REQUIREMENT:
Reprint all records below exactly. No images.

EXTRACTED INFORMATION:

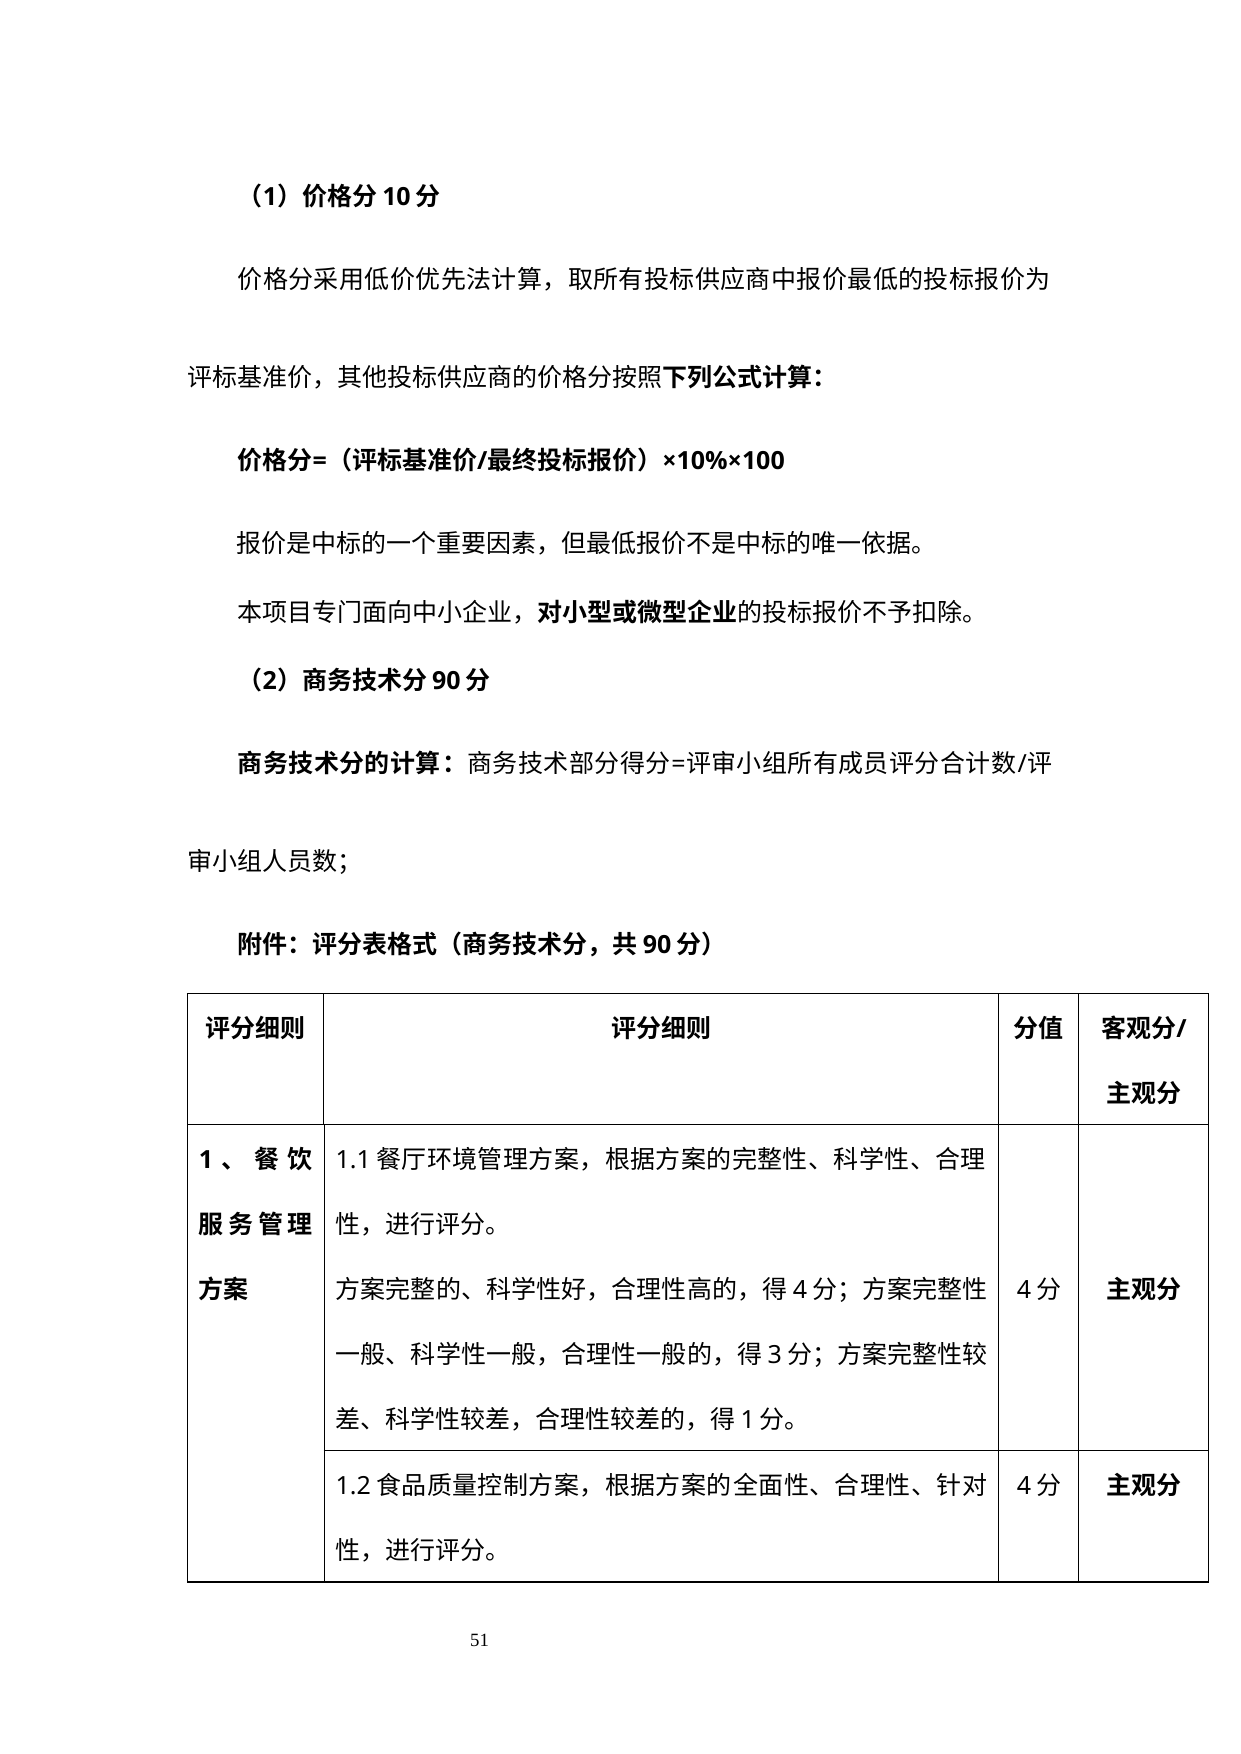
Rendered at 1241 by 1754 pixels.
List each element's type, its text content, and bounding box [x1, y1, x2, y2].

text 报价是中标的一个重要因素，但最低报价不是中标的唯一依据。 [187, 509, 1053, 574]
table_cell 主观分 [1079, 1125, 1208, 1450]
text 价格分=（评标基准价/最终投标报价）×10%×100 [187, 426, 1053, 491]
table_cell 1.1餐厅环境管理方案，根据方案的完整性、科学性、合理性，进行评分。 方案完整的、科学性好，合理性高的，得4分；方案完整性一般、科学性一般，合理性一般的，得3分；方案完整性较差、科学性较差，合理性较差的，得1分。 [325, 1125, 998, 1450]
table_cell 4分 [999, 1125, 1078, 1450]
table_header 客观分/主观分 [1079, 994, 1208, 1124]
table_cell 1、餐饮服务管理方案 [188, 1125, 324, 1581]
text （1）价格分10分 [187, 162, 1053, 227]
table_header 分值 [999, 994, 1078, 1124]
table_cell 主观分 [1079, 1451, 1208, 1581]
table_header 评分细则 [324, 994, 998, 1124]
table_cell 4分 [999, 1451, 1078, 1581]
table_header 评分细则 [188, 994, 323, 1124]
text 本项目专门面向中小企业，对小型或微型企业的投标报价不予扣除。 [187, 592, 1053, 628]
text 商务技术分的计算：商务技术部分得分=评审小组所有成员评分合计数/评审小组人员数； [187, 729, 1053, 892]
text 附件：评分表格式（商务技术分，共90分） [187, 910, 1053, 975]
text 价格分采用低价优先法计算，取所有投标供应商中报价最低的投标报价为评标基准价，其他投标供应商的价格分按照下列公式计算： [187, 245, 1053, 408]
text （2）商务技术分90分 [187, 646, 1053, 711]
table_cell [325, 1451, 998, 1581]
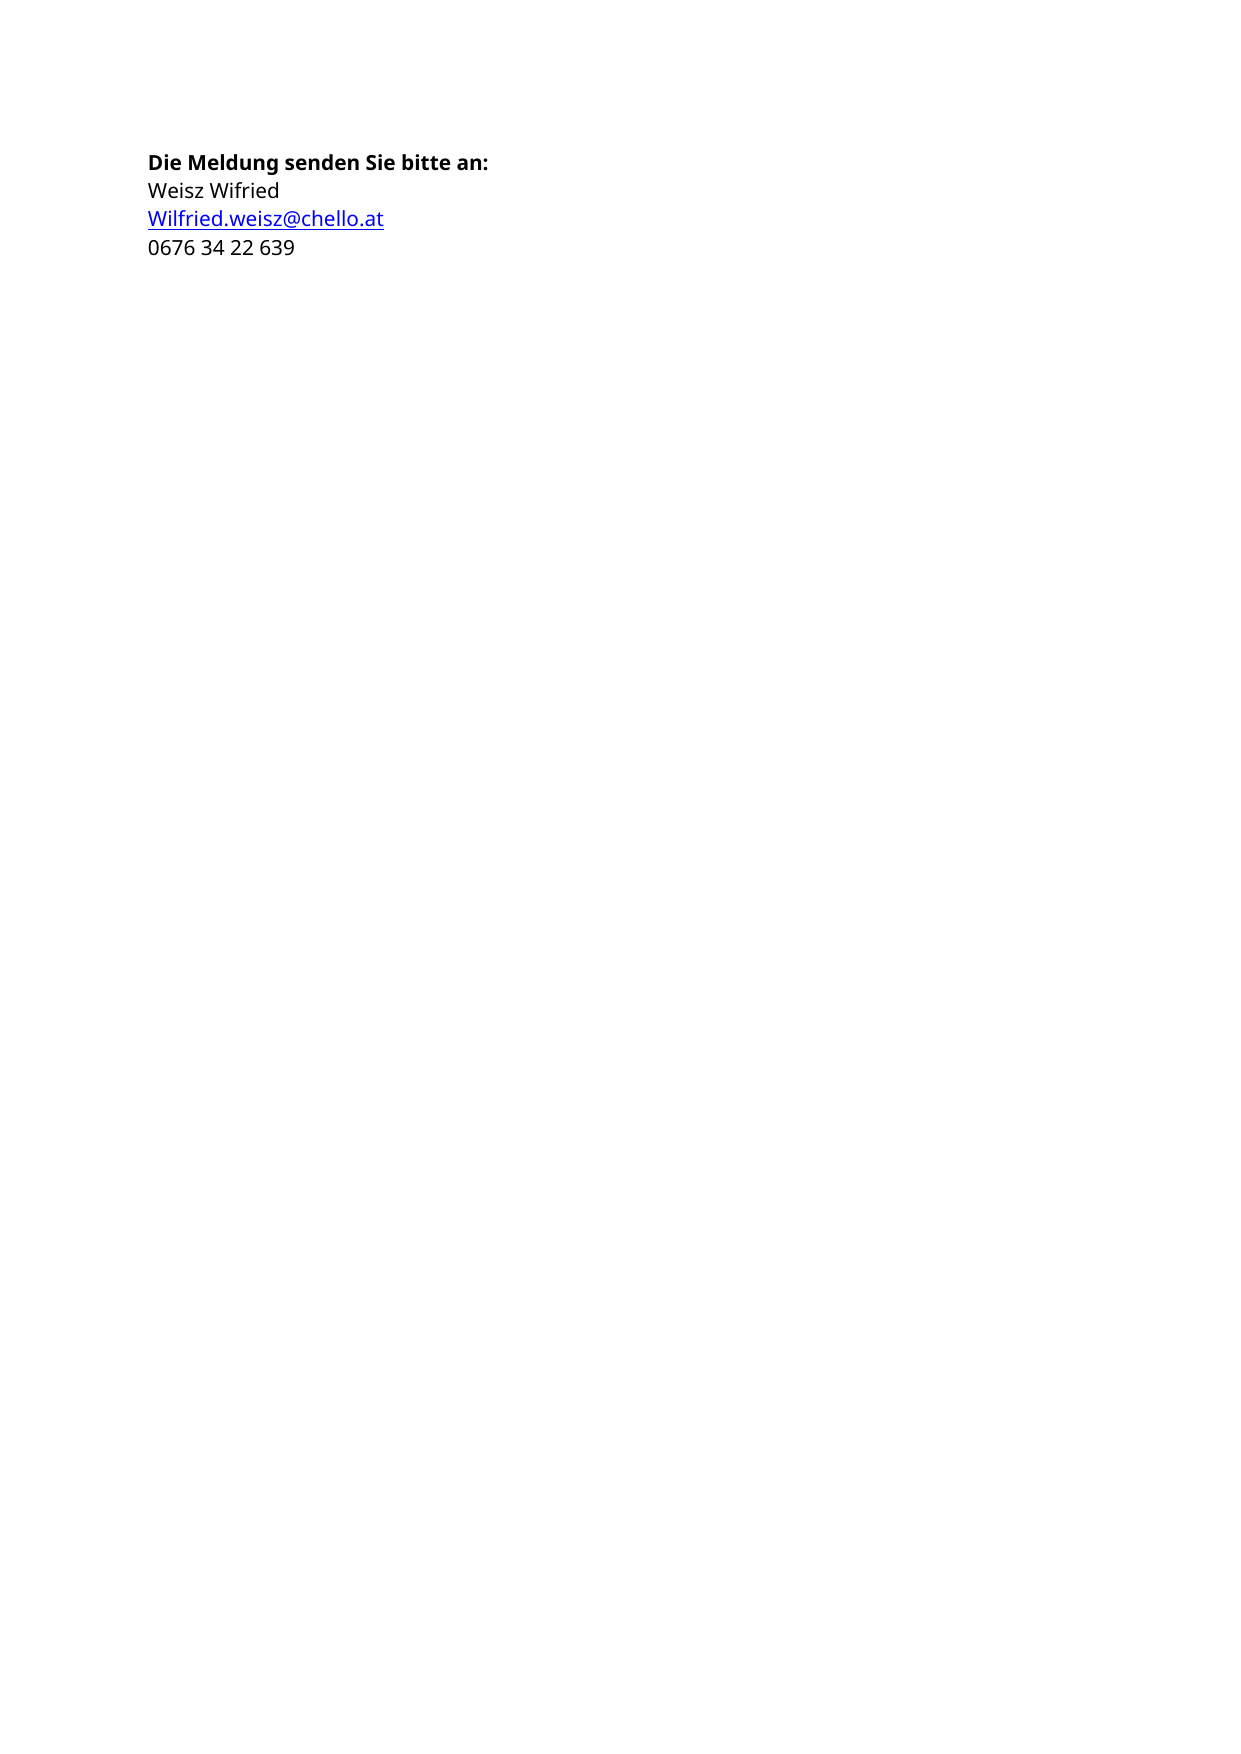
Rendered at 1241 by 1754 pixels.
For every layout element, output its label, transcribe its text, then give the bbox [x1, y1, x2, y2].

text 0676 34 22 639 [148, 233, 1093, 261]
text Die Meldung senden Sie bitte an: [148, 148, 1093, 176]
text Weisz Wifried [148, 176, 1093, 204]
text Wilfried.weisz@chello.at [148, 204, 1093, 233]
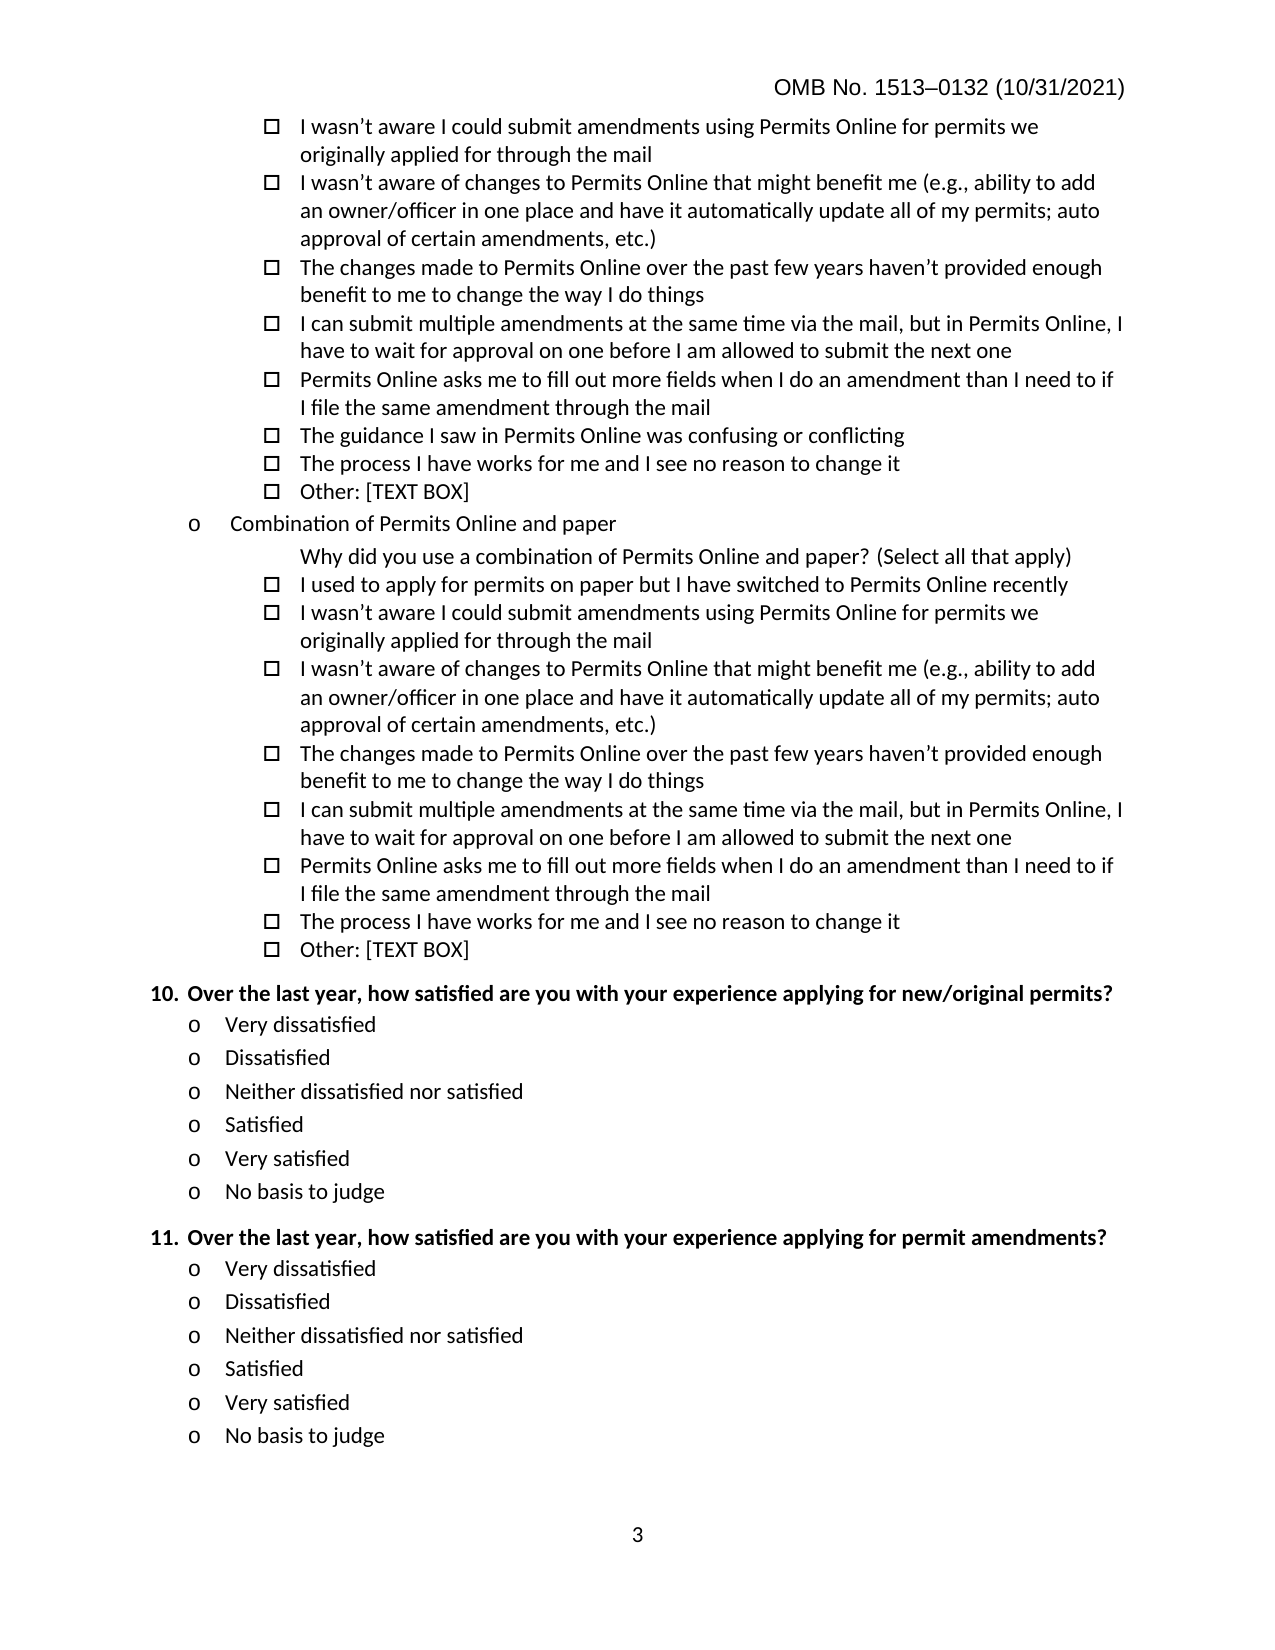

EXERCISE OUTPUT:
Rendered at 1241 by 1754 pixels.
List each element's type, its text content, and bounding box [x1, y1, x2, y2].

text 报价是中标的一个重要因素，但最低报价不是中标的唯一依据。 [187, 509, 1053, 574]
table_cell 主观分 [1079, 1125, 1208, 1450]
text 价格分=（评标基准价/最终投标报价）×10%×100 [187, 426, 1053, 491]
table_cell 1.1餐厅环境管理方案，根据方案的完整性、科学性、合理性，进行评分。 方案完整的、科学性好，合理性高的，得4分；方案完整性一般、科学性一般，合理性一般的，得3分；方案完整性较差、科学性较差，合理性较差的，得1分。 [325, 1125, 998, 1450]
table_cell 4分 [999, 1125, 1078, 1450]
table_header 客观分/主观分 [1079, 994, 1208, 1124]
table_cell 1、餐饮服务管理方案 [188, 1125, 324, 1581]
text （1）价格分10分 [187, 162, 1053, 227]
table_header 分值 [999, 994, 1078, 1124]
table_cell 主观分 [1079, 1451, 1208, 1581]
table_header 评分细则 [324, 994, 998, 1124]
table_cell 4分 [999, 1451, 1078, 1581]
table_header 评分细则 [188, 994, 323, 1124]
text 本项目专门面向中小企业，对小型或微型企业的投标报价不予扣除。 [187, 592, 1053, 628]
text 商务技术分的计算：商务技术部分得分=评审小组所有成员评分合计数/评审小组人员数； [187, 729, 1053, 892]
text 附件：评分表格式（商务技术分，共90分） [187, 910, 1053, 975]
text 价格分采用低价优先法计算，取所有投标供应商中报价最低的投标报价为评标基准价，其他投标供应商的价格分按照下列公式计算： [187, 245, 1053, 408]
text （2）商务技术分90分 [187, 646, 1053, 711]
table_cell [325, 1451, 998, 1581]
Rendered at 1241 by 1754 pixels.
For every layout element, output its label, transcribe its text, then give the bbox [x1, y1, x2, y2].

text 0676 34 22 639 [148, 233, 1093, 261]
text Die Meldung senden Sie bitte an: [148, 148, 1093, 176]
text Weisz Wifried [148, 176, 1093, 204]
text Wilfried.weisz@chello.at [148, 204, 1093, 233]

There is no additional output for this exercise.